# [WORK TO COMPLETE]
Below are records. Count every line containing the word "right" and give the number alone.

# [DATA]
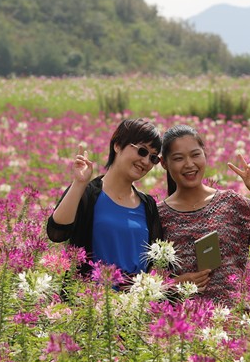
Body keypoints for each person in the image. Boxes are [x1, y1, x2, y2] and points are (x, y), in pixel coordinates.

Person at [157, 125, 250, 304]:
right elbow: (148, 281)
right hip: (185, 324)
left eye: (195, 155)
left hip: (235, 323)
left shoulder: (231, 203)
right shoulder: (158, 215)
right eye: (178, 158)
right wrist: (174, 284)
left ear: (205, 155)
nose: (189, 164)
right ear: (164, 163)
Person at [46, 118, 164, 280]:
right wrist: (79, 183)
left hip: (134, 303)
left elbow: (153, 262)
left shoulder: (148, 205)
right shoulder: (88, 193)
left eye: (153, 158)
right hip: (88, 301)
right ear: (117, 145)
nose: (145, 161)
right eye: (142, 151)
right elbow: (57, 232)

# [ANSWER BOX]
12